Google “world’s largest kitchen” and it throws up only one name — the Golden Temple in the Indian city of Amritsar where up to 100,000 people are served free meals every day.

The food is prepared and served to devotees by an army of volunteers throughout the day.

Now, imagine a kitchen where up to 100,000 meals are prepared six days a week and delivered to more than 1,300 schools located in remote locations. The meals must reach before lunch break and served hot at 60 degrees.

Tucked away in one corner of the sprawling industrial complex of Amausi in Lucknow, Akshaya Patra is one of a kind kitchen in northern India. This massive facility, built on a two-acre plot, is a successful collaboration between a nonprofit entity and state to provide free hot meals to students in government-funded schools.

* STORED RECORDS
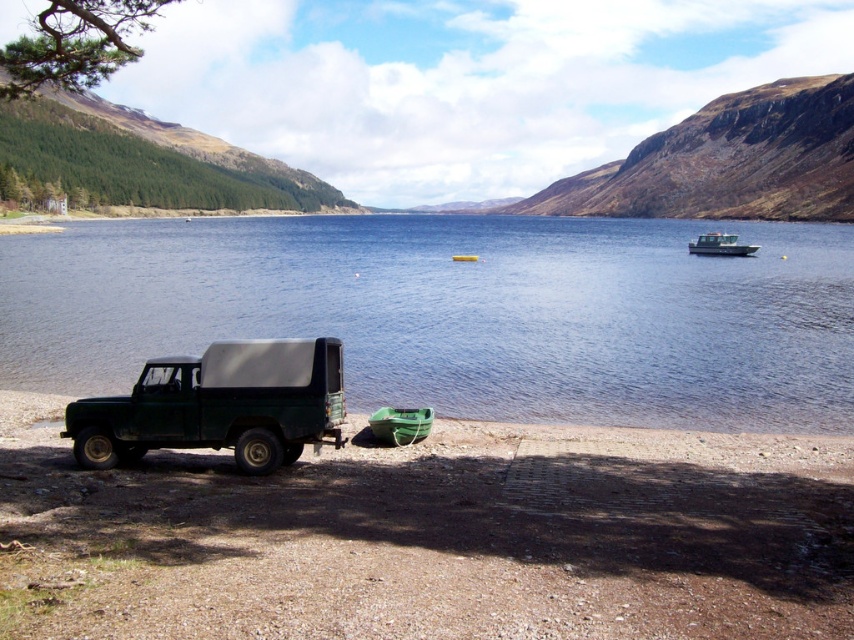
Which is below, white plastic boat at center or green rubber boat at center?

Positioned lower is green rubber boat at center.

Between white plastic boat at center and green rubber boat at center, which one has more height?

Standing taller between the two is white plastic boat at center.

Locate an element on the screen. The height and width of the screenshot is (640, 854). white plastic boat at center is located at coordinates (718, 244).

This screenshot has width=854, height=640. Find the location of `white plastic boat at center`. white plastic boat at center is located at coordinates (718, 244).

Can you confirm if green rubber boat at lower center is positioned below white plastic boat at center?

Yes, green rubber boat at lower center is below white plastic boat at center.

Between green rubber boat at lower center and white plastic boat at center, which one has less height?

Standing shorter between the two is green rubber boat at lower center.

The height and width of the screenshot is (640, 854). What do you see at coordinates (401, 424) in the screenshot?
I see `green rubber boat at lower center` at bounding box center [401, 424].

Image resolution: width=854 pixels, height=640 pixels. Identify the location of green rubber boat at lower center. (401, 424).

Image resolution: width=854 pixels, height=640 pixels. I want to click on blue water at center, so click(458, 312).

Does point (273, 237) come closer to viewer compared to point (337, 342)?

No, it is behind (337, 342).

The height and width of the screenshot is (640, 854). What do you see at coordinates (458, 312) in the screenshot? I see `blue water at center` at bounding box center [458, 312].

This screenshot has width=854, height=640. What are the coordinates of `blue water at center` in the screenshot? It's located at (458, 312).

--

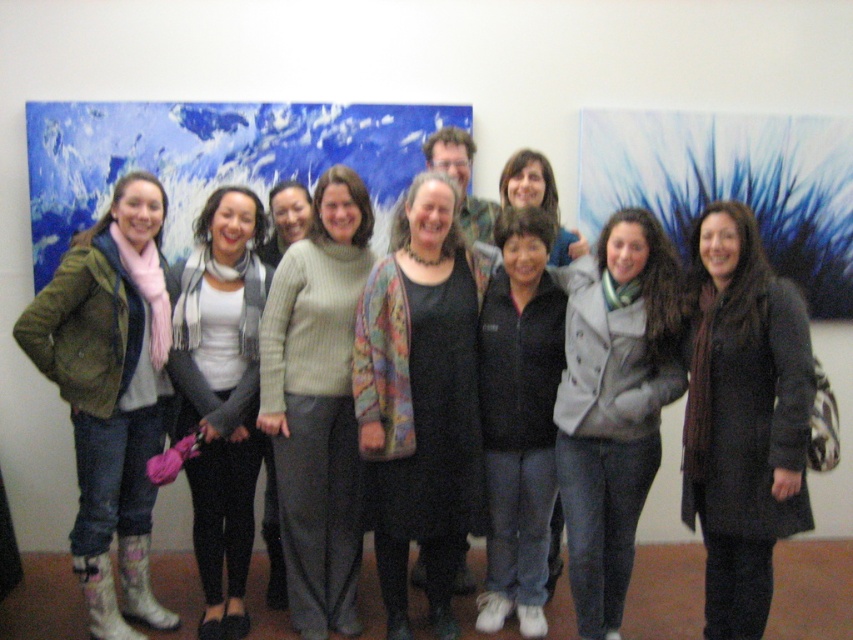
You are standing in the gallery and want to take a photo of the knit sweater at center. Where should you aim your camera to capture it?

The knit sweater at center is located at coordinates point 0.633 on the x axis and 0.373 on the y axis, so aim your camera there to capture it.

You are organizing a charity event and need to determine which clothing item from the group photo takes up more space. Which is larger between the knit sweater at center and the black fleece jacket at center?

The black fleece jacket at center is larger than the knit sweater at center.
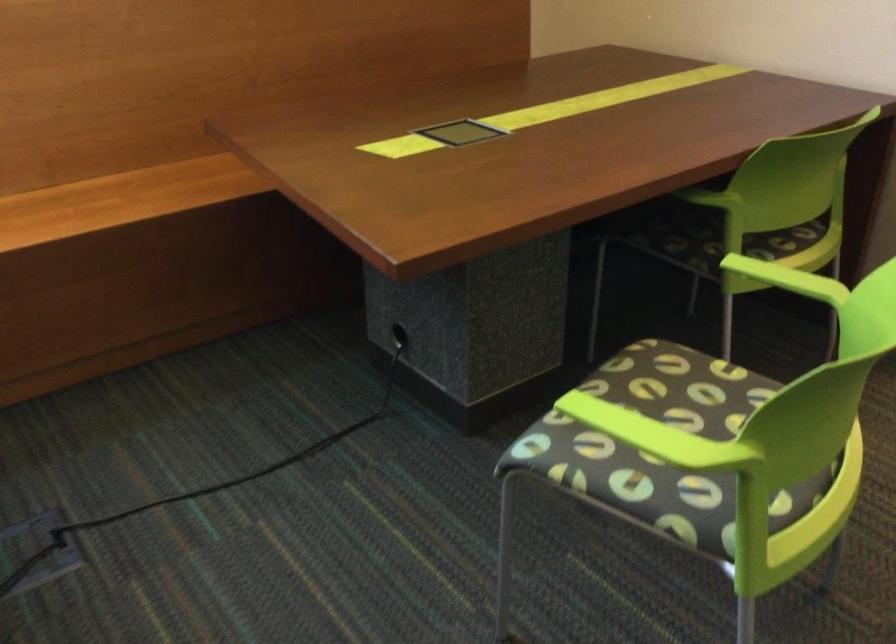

* EXERCISES
1 - Please quote the part of the Akshaya Patra kitchen article that opens with the words containing "The food is" and closes with "in government-funded schools.".
2 - Summarize the Akshaya Patra kitchen article in two sentences.
3 - Proceed with the Akshaya Patra kitchen article from the point where it stops.
The data comes from a separate source.

* RESULTS OF THE TASKS
1 -
The food is prepared and served to devotees by an army of volunteers throughout the day.

Now, imagine a kitchen where up to 100,000 meals are prepared six days a week and delivered to more than 1,300 schools located in remote locations. The meals must reach before lunch break and served hot at 60 degrees.

Tucked away in one corner of the sprawling industrial complex of Amausi in Lucknow, Akshaya Patra is one of a kind kitchen in northern India. This massive facility, built on a two-acre plot, is a successful collaboration between a nonprofit entity and state to provide free hot meals to students in government-funded schools.

2 - A Google search for the world's largest kitchen turns up only the Golden Temple in Amritsar, where volunteers serve free meals to up to 100,000 people every day. In Lucknow's Amausi industrial complex, the Akshaya Patra kitchen, built on a two-acre plot through a collaboration between a nonprofit and the state, provides free hot meals to students in government-funded schools.

3 -
Step inside and you feel as if you are entering a giant Moroccan bath where hot steam begins to open your pores and strong smell of spices, boiling milk and rice overwhelm your senses. Through dense clouds of steam, you see masked workers hunched over a row of huge steel cauldrons filled with rice and vegetables. A level above, milk and rice are boiling in giant containers and workers stir them occasionally to check consistency of the pudding. The roti machines — capable of doling out 45,000 pieces an hour — are sitting idle as today’s menu has two dishes, vegetable pulao and pudding.

On the first floor earlier, a team of workers washed, peeled and diced potato, cabbage, carrots, mixed them with rice and soya chunks before despatching them to the cauldrons below through sterilised chutes. It’s 3am and workers are racing to meet the deadline, 60,000 meals must leave the facility by 7.30am.

“We track each and every cauldron methodically. Temperature, cooking time are recorded at every stage of the process so that we know which school got food from which cauldron,” Sunil Mehta, operations manager, told Weekend Review.

The facility follows a strict protocol of purchasing, storing, handling, processing raw material and the 200 workers of the facility wear masks, hair caps, and shoe covers. Raw material and food is not touched by human hands at all, says Mehta.

The scale of the operation can be gauged by the quantity of raw material used in preparing meals. The facility requires 6,500 kilograms of rice every day, consumes 1,400 kg of spices and 3,000 kg of salt every month.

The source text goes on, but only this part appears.